The US precondition of Open Skies before it will grant antitrust immunity is about to face a challenge.
Andrea Conesa, Aeromexico’s chief executive, has outlined that his carrier plans to apply around the first quarter of 2015 for US antitrust immunity to cover its joint venture with Delta Air Lines. Delta’s president, Ed Bastian, adds that: “We still need to get that filed and get that authorised.” Aeromexico and Delta will also seek immunity, says Conesa, from Mexico’s Federal Competition Commission.
This follows negotiation in November of a revised USA-Mexico air services bilateral. Conesa says he hopes to secure US antitrust immunity before the revised bilateral takes effect in 2016.

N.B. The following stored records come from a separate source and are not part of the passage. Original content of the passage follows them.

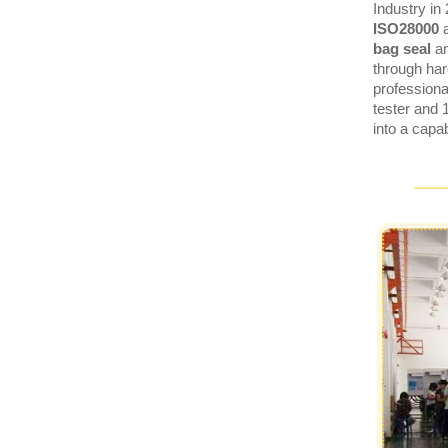
Industry in
ISO28000
bag seal
a
through har
profession
tester and 
into a capa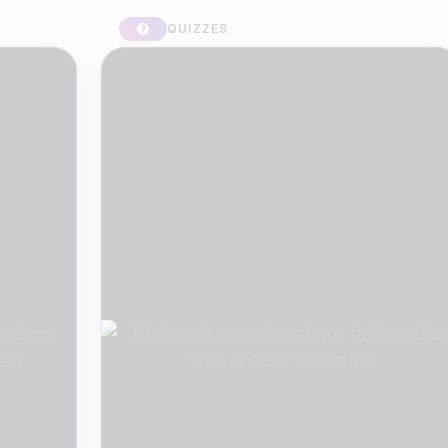
QUIZZES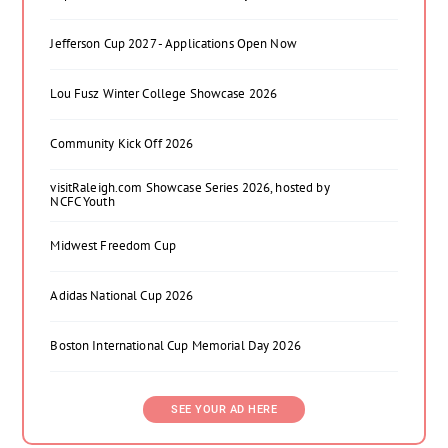
Jefferson Cup 2027 - Applications Open Now
Lou Fusz Winter College Showcase 2026
Community Kick Off 2026
visitRaleigh.com Showcase Series 2026, hosted by
NCFC Youth
Midwest Freedom Cup
Adidas National Cup 2026
Boston International Cup Memorial Day 2026
SEE YOUR AD HERE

The significance of this move is that officials in both countries acknowledge that the new bilateral between Mexico and the USA grants unlimited third and fourth freedoms, but does not, because of fifth freedom limits, create Open Skies. US Department of Transportation (DOT) officials have often stated that they will not entertain an antitrust immunity application in the absence of Open Skies. Aeromexico and Delta obviously intend to challenge this.
Open Skies have become for DOT regulators a shorthand way to ensure that immunising a joint venture does not foster or create a monopoly. Open Skies ensures that rival airlines have a chance to enter the same market and compete against the joint venture. In antitrust parlance, an Open Skies bilateral removes barriers to entry.
Only in the case of Canada has the DOT departed from this policy, or more precisely, allowed an early exception during the evolution of this policy. It immunised American Airlines-Canadian Airlinesand United-Air Canada alliances at a time when the USA and Canada had a liberalised bilateral but not Open Skies.
Michael Goldman, Washington DC aviation lawyer, predicts that Aeromexico and Delta will cite the Canadian examples as precedent for granting immunity to their joint venture. In both Canada and Mexico, they may argue, the liberalised bilaterals provide unrestricted third and fourth freedom traffic rights, which remove the barriers for entry by rival carriers. Both Canada and Mexico are also partners with the USA in the North American Free Trade Agreement (NAFTA). Moreover, unlike trans-ocean international markets, other transportation modes compete with air transport between the USA and both Canada and Mexico.
Based on these conditions, Goldman predicts: “They will probably argue that North America is different and that a model Open Skies agreement should not be needed to grant antitrust immunity for third and fourth freedom USA-Mexico services.”
If the DOT accepts these arguments, this has implications for future immunity cases. Even though Aeromexico and Delta may claim, and the DOT may declare that North America is a unique market, the next application from a carrier outside of North America will certainly argue that it is not.
That argument could come from somewhere such as China or Hong Kong, where carriers feel disadvantaged by the lack of antitrust immunity for their US joint ventures. As Goldman points out, the USA-China bilateral still limits third and fourth freedom frequencies, so it would be hard for any Chinese carrier to argue for antitrust immunity. But Hong Kong is a closer call. Like the Mexican and Canadian bilaterals (at the time of DOT’s Canadian decisions), the USA-Hong Kong bilateral limits fifth freedoms, but allows open third and fourth freedoms.
In the event of an immunity request from, say, Cathay Pacific, the issues would be whether competition between trans-Pacific airlines, which use some fifth freedoms, is comparable to competition within North America, where generally they do not, and whether other entry barriers or competitive conditions would restrict rivals in one market more than the other. In any event, DOT will have opened the door for entertaining such immunity applications in the absence of Open Skies, thus forcing it to look at all these competitive conditions on a case-by-case basis.
Finally, lurking in the background of the Aeromexico-Delta case is a different issue -- whether Mexico will ratify the new bilateral if DOT does not grant antitrust immunity. Negotiations over the bilateral stalled when Mexico demanded that the agreement expressly give immunity to the Aeromexico-Delta joint venture. US negotiators responded by explaining the difference between negotiating air services and granting antitrust immunity.
As Goldman observes, “this is a distinction well-understood within the Washington community – where one is an intergovernmental negotiation and the other a regulatory proceeding -- but is sometimes misunderstood by foreign parties and governments.”
Mexico backed down and initialed the agreement. But it still could adopt what has become an informal practice by nations entering liberal bilaterals with the USA. Instead of approving the new deal outright, Mexico could delay ratifying it until it sees if the DOT grants immunity to Aeromexico-Delta. How much will the prospect of Mexico rejecting the new bilateral influence DOT’s decision on the Aeromexico-Delta application for antitrust immunity? In a perfect world, aeropolitics obviously would play no role in a regulatory analysis of competition.